● **DATA**:
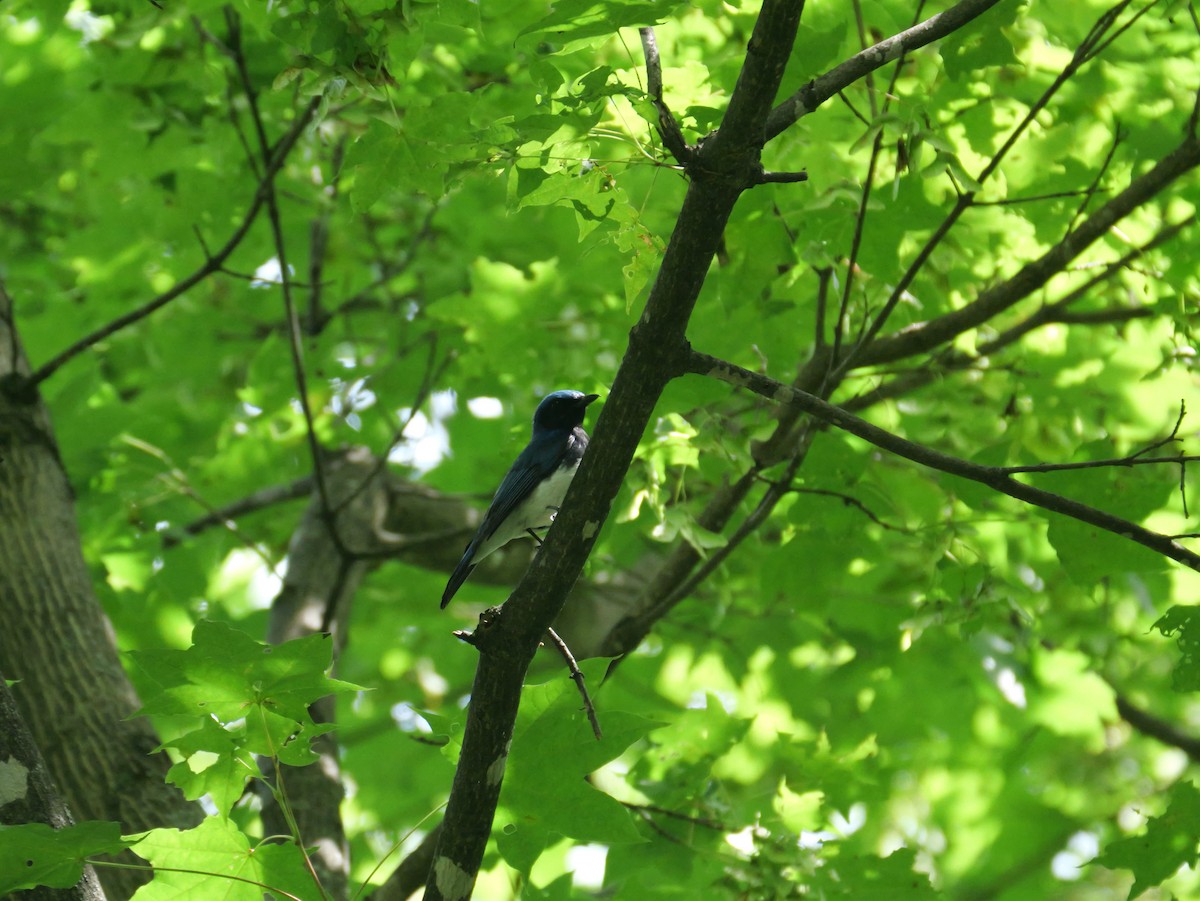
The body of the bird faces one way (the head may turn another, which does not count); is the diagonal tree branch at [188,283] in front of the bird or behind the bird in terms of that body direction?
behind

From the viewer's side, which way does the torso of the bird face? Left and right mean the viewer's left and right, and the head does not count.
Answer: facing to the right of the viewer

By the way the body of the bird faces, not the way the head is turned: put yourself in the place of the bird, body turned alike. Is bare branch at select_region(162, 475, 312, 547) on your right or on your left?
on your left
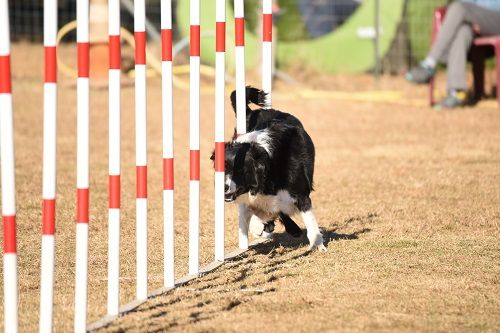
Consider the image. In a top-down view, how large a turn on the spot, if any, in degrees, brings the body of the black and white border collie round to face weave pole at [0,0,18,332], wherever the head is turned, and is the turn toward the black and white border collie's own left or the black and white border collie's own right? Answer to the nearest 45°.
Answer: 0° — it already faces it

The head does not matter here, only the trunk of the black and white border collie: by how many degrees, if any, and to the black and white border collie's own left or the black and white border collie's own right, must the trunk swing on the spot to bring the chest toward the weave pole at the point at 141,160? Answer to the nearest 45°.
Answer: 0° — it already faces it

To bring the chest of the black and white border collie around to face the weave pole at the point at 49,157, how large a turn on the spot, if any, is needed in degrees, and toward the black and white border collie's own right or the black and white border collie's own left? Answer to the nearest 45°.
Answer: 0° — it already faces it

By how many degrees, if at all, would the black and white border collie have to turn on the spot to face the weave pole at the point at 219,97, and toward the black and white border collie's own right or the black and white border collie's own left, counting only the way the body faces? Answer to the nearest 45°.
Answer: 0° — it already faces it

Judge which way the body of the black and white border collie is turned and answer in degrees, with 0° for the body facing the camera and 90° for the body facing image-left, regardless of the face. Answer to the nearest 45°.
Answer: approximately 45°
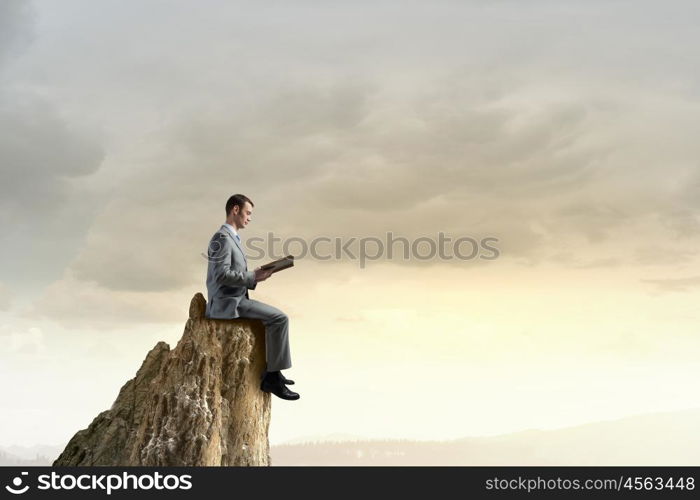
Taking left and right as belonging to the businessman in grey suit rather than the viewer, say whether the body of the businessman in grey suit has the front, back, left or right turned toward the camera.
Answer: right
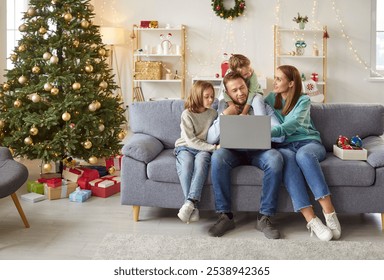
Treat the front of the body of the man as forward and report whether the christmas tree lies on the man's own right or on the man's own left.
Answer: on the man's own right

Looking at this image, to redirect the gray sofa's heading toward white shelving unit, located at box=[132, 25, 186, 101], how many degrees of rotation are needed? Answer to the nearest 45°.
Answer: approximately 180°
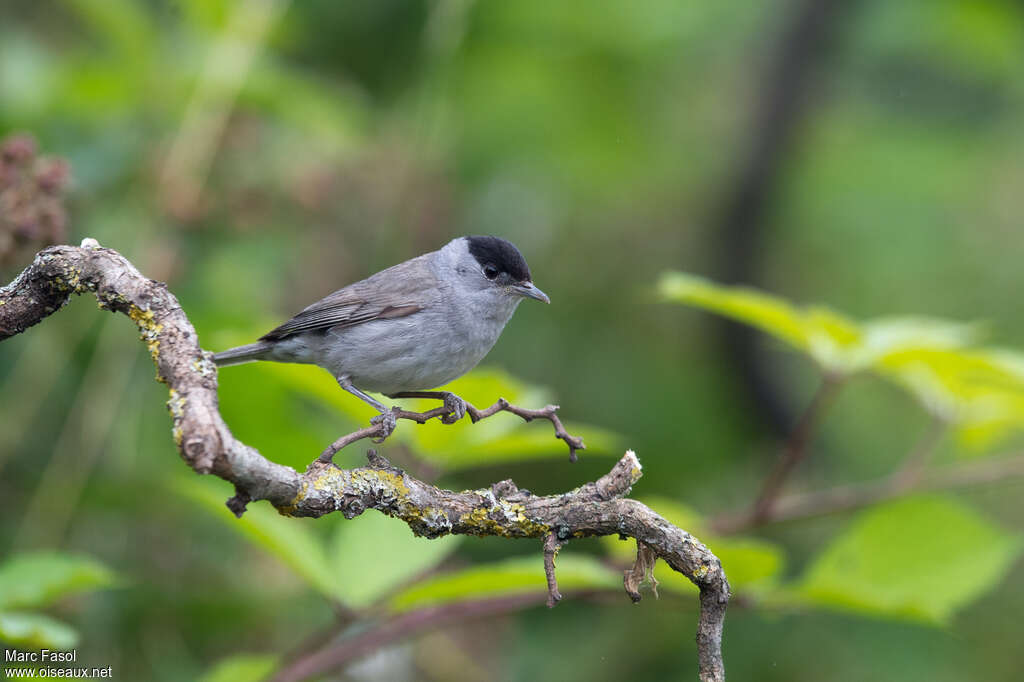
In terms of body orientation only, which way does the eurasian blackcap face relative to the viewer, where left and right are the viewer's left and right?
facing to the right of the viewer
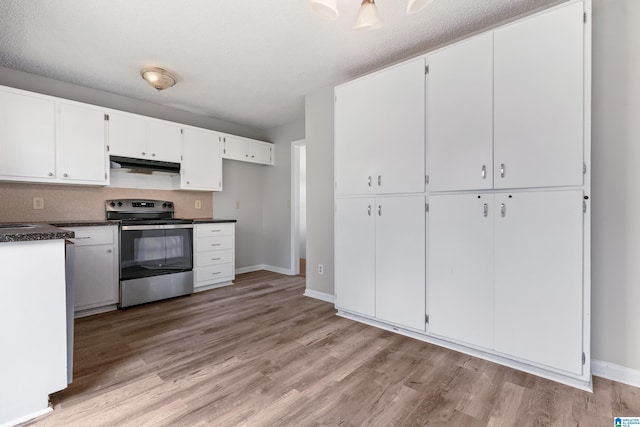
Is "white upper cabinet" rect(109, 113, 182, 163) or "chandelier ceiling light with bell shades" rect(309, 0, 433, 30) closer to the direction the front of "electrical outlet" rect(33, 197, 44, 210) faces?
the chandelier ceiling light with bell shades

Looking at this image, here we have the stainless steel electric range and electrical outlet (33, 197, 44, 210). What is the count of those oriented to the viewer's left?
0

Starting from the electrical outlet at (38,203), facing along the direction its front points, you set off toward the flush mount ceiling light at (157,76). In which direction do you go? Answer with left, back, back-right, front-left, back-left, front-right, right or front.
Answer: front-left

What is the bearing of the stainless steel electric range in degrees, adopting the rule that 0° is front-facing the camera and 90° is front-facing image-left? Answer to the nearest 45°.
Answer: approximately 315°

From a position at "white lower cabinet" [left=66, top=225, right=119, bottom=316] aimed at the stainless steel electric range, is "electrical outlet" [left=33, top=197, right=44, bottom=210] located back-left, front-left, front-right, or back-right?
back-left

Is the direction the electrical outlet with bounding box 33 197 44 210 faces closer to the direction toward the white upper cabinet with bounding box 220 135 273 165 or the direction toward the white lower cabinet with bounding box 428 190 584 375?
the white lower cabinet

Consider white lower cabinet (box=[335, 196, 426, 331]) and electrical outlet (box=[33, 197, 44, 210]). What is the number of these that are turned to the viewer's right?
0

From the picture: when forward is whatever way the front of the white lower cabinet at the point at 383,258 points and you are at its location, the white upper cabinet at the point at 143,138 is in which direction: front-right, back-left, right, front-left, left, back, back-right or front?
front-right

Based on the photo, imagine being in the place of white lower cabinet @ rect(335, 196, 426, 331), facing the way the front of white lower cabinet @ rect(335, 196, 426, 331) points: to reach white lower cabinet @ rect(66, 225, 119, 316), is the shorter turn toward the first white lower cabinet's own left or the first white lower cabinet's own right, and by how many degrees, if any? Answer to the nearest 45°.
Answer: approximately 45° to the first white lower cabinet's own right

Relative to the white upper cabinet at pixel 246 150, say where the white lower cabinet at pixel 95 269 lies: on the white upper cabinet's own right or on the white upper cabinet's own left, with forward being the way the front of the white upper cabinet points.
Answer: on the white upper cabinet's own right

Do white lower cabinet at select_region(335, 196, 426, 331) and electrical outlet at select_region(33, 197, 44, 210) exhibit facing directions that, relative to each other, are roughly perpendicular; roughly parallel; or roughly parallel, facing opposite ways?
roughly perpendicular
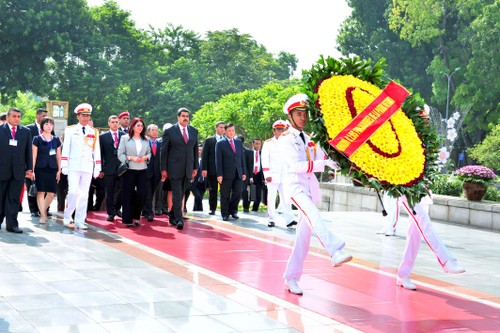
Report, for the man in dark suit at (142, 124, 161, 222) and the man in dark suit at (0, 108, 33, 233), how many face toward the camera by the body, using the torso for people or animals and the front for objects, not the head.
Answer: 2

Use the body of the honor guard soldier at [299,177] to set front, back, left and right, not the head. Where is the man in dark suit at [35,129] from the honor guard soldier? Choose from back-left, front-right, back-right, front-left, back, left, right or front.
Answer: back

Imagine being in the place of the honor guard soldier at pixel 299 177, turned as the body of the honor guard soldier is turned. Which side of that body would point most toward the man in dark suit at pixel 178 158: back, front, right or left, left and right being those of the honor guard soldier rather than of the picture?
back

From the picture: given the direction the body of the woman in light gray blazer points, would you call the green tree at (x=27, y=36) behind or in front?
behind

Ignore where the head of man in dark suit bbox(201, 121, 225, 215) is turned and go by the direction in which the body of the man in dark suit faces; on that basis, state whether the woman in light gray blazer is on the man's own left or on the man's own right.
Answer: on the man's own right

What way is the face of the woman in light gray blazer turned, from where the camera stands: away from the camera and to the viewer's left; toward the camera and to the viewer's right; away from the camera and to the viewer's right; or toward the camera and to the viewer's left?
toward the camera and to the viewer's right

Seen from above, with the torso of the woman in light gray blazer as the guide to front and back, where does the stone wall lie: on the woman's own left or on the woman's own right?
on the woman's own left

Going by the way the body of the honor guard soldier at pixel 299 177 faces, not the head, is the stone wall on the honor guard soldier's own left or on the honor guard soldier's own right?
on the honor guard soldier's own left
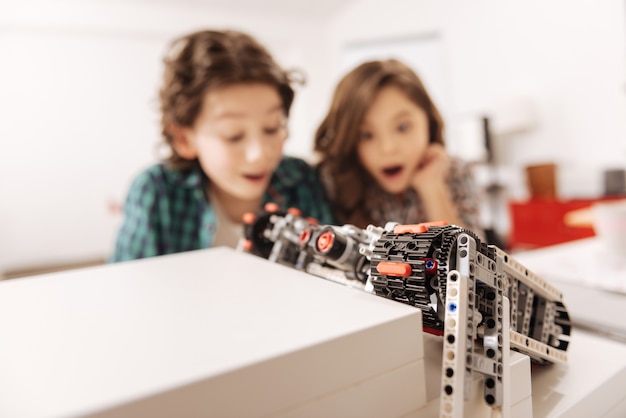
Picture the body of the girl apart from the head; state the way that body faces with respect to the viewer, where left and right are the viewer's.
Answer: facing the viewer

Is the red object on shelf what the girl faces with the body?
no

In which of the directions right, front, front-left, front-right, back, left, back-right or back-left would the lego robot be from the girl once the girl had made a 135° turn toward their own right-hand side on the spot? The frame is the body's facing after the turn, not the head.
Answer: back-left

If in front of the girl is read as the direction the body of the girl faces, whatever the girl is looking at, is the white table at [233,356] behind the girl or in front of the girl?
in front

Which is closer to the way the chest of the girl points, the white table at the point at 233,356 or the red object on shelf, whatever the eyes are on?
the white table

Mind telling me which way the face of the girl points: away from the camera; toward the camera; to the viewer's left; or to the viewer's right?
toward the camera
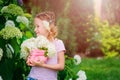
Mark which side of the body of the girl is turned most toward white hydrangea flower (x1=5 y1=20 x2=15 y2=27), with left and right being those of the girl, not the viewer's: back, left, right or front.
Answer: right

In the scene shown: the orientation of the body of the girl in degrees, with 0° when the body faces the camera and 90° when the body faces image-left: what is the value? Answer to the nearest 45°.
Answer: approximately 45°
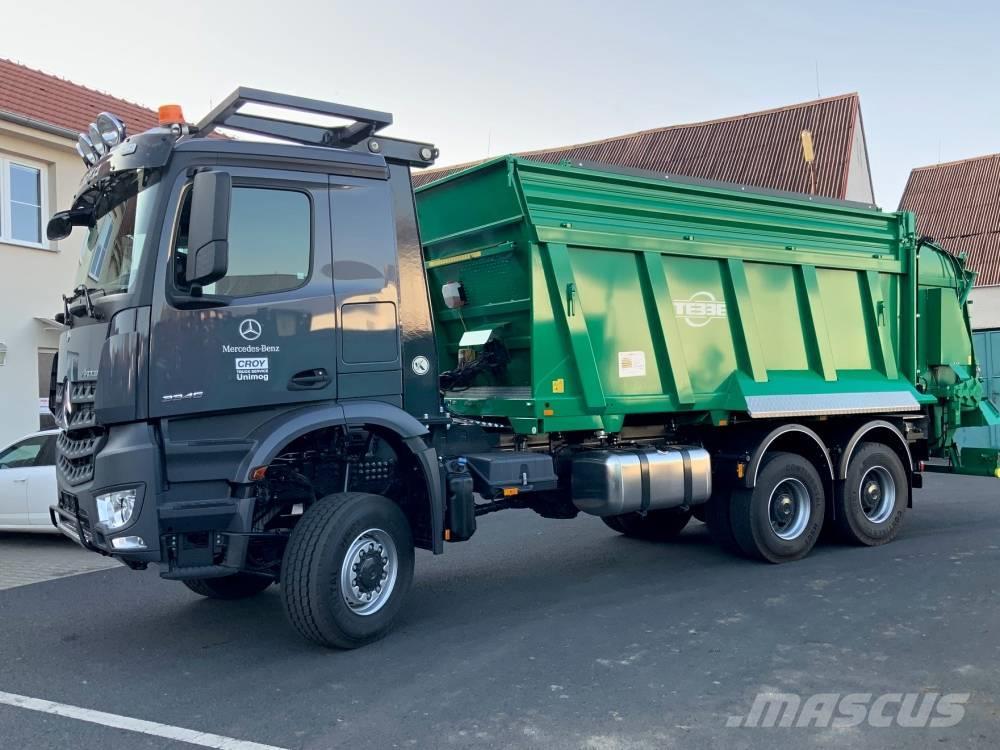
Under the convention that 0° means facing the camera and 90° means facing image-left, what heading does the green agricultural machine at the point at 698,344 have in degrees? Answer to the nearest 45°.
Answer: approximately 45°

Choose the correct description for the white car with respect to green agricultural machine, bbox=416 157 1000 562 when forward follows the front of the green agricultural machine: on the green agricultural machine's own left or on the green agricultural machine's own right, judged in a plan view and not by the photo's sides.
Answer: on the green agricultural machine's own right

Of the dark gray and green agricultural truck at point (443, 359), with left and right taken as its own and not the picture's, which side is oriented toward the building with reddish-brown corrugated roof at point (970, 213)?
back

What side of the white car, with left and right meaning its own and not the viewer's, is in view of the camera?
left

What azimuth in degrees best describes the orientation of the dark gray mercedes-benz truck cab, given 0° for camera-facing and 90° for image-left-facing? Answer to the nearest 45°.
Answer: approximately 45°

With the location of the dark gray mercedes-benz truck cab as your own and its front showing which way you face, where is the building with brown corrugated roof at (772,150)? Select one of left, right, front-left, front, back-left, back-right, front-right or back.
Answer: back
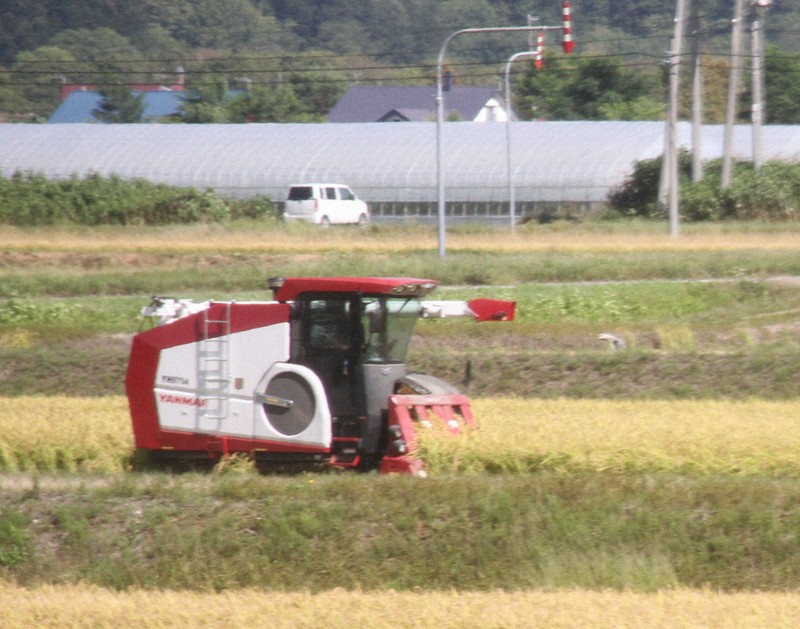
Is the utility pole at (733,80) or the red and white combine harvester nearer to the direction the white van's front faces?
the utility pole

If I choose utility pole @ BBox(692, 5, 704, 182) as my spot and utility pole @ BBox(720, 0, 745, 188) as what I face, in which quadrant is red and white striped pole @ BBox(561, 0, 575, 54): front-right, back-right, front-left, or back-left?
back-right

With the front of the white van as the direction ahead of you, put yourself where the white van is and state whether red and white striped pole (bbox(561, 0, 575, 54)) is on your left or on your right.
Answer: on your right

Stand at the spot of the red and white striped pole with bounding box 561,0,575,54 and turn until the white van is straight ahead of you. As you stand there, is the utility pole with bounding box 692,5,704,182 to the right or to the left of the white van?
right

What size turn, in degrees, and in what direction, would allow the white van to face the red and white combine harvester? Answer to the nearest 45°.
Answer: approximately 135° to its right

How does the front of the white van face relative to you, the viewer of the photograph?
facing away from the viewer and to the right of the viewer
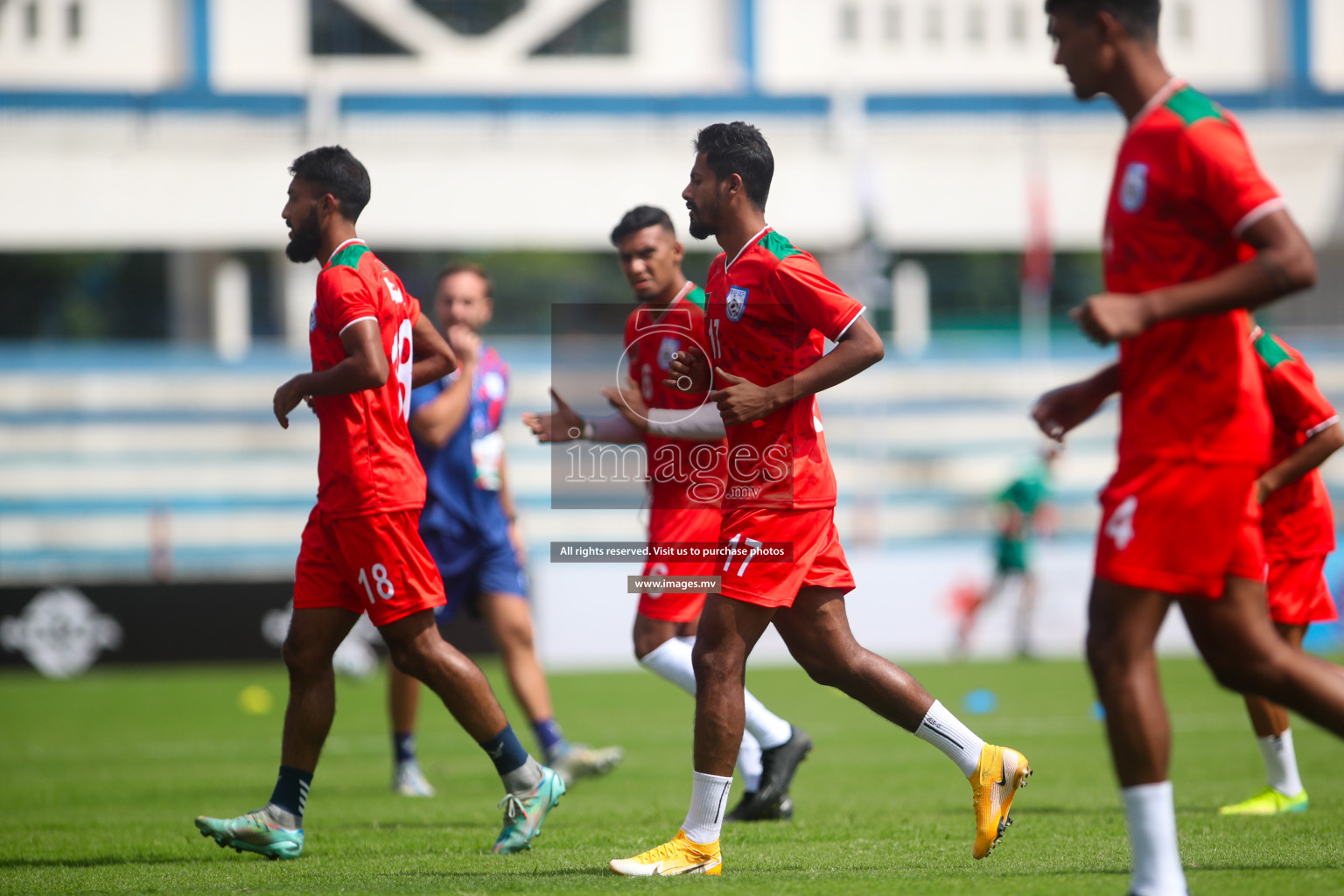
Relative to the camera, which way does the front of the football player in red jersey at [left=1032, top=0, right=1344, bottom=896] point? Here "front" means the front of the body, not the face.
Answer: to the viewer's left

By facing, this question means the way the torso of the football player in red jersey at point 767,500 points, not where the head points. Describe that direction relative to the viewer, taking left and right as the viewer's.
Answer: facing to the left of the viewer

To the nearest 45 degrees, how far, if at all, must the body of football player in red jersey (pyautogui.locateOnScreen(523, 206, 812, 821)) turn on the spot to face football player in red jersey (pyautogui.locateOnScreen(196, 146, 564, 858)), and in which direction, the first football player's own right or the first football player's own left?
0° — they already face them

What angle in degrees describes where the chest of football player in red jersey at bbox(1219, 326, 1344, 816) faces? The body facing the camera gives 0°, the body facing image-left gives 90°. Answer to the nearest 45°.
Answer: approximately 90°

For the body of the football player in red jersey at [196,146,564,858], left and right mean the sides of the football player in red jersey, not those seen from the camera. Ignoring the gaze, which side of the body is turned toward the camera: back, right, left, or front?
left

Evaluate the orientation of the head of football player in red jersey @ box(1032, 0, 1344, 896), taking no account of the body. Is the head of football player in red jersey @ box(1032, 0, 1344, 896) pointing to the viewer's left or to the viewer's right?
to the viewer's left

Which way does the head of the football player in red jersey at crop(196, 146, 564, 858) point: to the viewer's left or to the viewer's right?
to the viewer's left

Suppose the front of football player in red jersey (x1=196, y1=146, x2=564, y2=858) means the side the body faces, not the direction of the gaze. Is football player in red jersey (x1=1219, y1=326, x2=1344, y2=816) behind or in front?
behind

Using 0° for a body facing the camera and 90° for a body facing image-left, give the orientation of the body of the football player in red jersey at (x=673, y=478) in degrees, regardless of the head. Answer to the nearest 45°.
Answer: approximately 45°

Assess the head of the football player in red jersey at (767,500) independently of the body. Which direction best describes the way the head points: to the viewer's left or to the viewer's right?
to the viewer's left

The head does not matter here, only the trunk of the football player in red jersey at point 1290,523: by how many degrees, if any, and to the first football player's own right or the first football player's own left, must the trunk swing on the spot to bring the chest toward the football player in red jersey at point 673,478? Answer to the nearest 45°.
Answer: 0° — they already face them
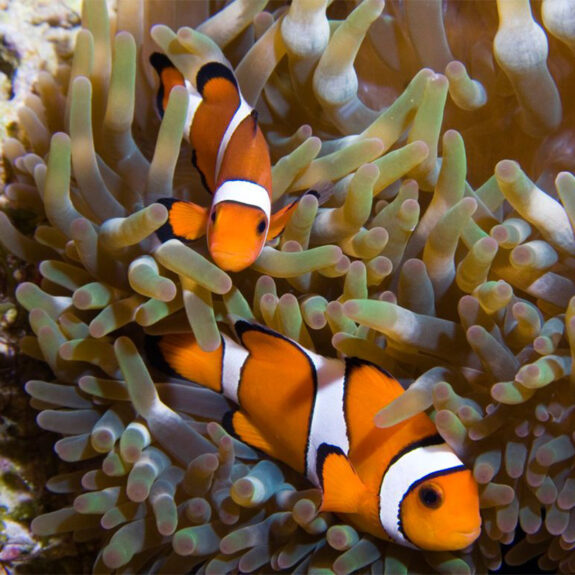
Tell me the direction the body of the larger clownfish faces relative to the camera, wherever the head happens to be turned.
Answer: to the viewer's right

● **TASK TO COMPLETE**:
Lay out everything from the line containing "Tell me the" down to the end of the items as a Markdown table, with the columns Row and Line. Leave out blank lines.

● **ANSWER FOR THE TASK**:
| Row | Line |
|---|---|
| 1 | Tell me the direction the body of the larger clownfish faces relative to the camera, wherever the head happens to be turned. |
| 2 | Answer: to the viewer's right |